Het blijft de komende jaren aantrekkelijk om vervuilde grond met subsidie van de overheid te saneren. Bovendien wordt het verkrijgen van subsidie en het uitvoeren van saneringen eenvoudiger.

Dat zijn in het kort de belangrijkste afspraken uit het convenant ‘Bodem en Bedrijfsleven 2015’ dat tussen de overheid en VNO-NCW / MKB Nederland is gesloten. Dit bodemconvenant is een belangrijke mijlpaal op weg naar de Omgevingswet in 2018. Deze regeling geldt ook voor tankstations die nog in gebruik zijn.

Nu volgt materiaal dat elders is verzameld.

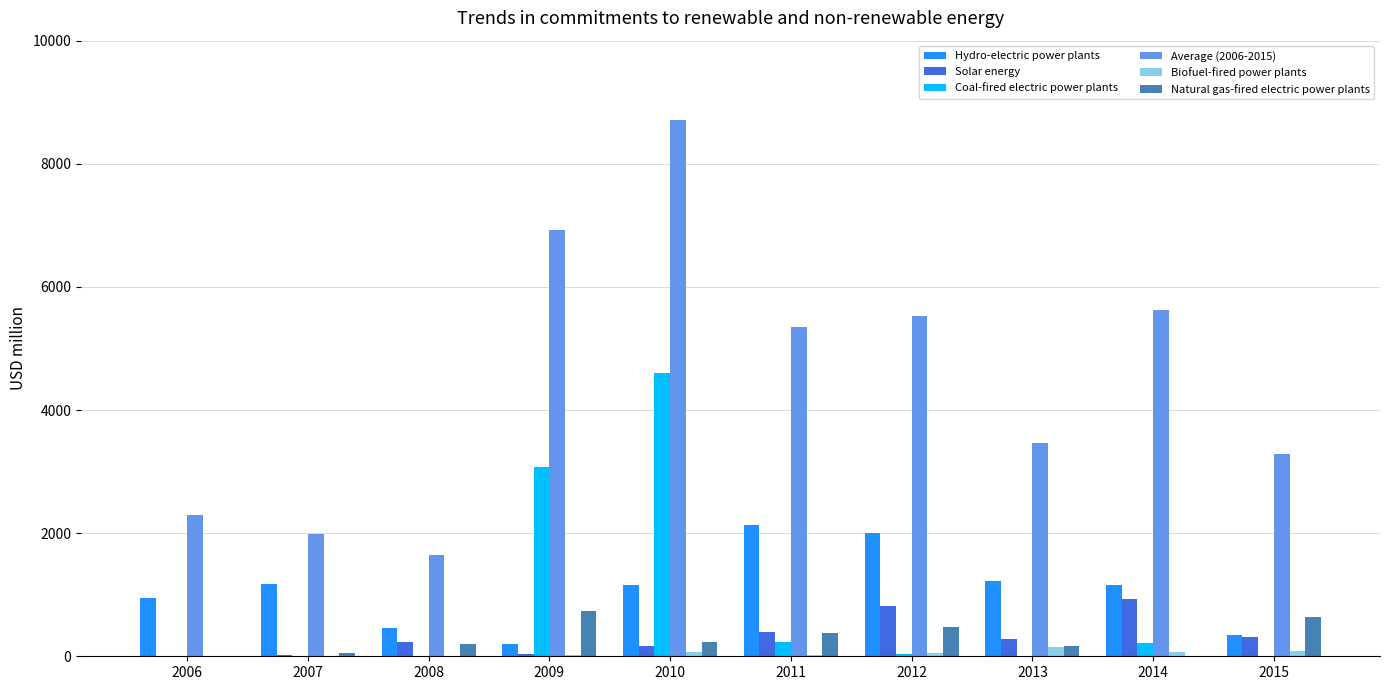

What is the sum of all Solar energy values?

3183.0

Het convenant dat VNO en MKB hebben ondertekend, volgt op het convenant ‘Bodem en Ondergrond’, dat in maart tussen het Rijk, Provincies, Gemeenten en Waterschappen is gesloten. Het bedrijfsleven was bij dat eerdere convenant niet betrokken, omdat overheden onderling een aantal afspraken op een rijtje moesten zetten. Zo moesten ze onderling instemmen met nieuwe tijdslijnen voor het aanpakken van spoedlocaties en overeenstemming bereiken over de onderlinge budgetverdeling. Vastgelegd is, dat spoedlocaties (bodemverontreinigingen die onveilig zijn voor mens of milieu) in 2020 aangepakt of minimaal beheerst zijn en ten slotte hebben de overheden afgesproken hoe ze omgaan met de honderden miljoenen subsidie, die van het Rijk via provincies en gemeenten naar ondernemers vloeien.

Betrokken bedrijfsleven

Met de ondertekening van het convenant Bodem en Bedrijfsleven wordt het bedrijfsleven actief betrokken bij afspraken rond bodemsanering, legt milieuspecialist  Jan Bessembinders van BOVAG uit: “De vorige bodemovereenkomst stamt uit 2001 en zonder nieuwe afspraken zouden ondernemers na 2017 geen aanvraag meer kunnen indienen voor hulp bij bodemsaneringen. Daar is niemand bij gebaat; ondernemers niet, het Rijk evenmin en het milieu al helemaal niet. Vandaar dat nieuwe afspraken noodzakelijk waren.” Daarnaast was het convenant nodig om de subsidieverlening makkelijker te maken. “In de praktijk zijn er nog te veel onnodige administratieve eisen, late uitbetaling en beperkte mogelijkheden voor afkoop. Nieuwe afspraken moeten deze hobbels wegnemen”, zegt Bessembinders. Het convenant tussen overheid en bedrijfsleven is bovendien een mijlpaal op weg naar de Omgevingswet, die vanaf 2018 wordt ingevoerd. “In de Omgevingswet wordt de zorgplicht voor vervuilde grond minder rigide vormgegeven dan nu het geval is. Door dit nu al in het convenant te benoemen, sorteren overheid en bedrijfsleven alvast voor op een redelijker bodembeleid. Dat scheelt geld en onnodig werk, want nu kan de overheid nog op zijn strepen staan en eisen dat je als ondernemer alle verontreiniging uit de bodem haalt – ook als dat voor het gebruik van de bodem helemaal niet nodig is.” De komende jaren gaan overheid en bedrijfsleven samen meer invulling geven aan dit ‘bodembeleid nieuwe stijl’ zoals het in de Omgevingswet zou komen te staan. 
 
Bodemverontreiniging kan bedrijven veel geld kosten. Om ondernemers te helpen bij het saneren van hun historische vervuiling, zijn in het verleden afspraken gemaakt voor subsidie en technische ondersteuning. BOVAG-leden maken hier sinds 2006 dankbaar gebruik van via Stichting Bodemcentrum, dat ondernemers de volledige zorg voor bodemsaneringen tegen gunstige tarieven uit handen kan nemen. “De nieuwe afspraken tussen overheid en bedrijfsleven borgen de hulp en subsidieverlening via Bodemcentrum ook in de toekomst. Ondernemers doen er dan ook goed aan om zich bij plannen voor het uitvoeren van een bodemsanering te melden bij Bodemcentrum”, besluit Bessembinders. Meer informatie over het Bodemcentrum vindt u op www.bodemcentrum.nl.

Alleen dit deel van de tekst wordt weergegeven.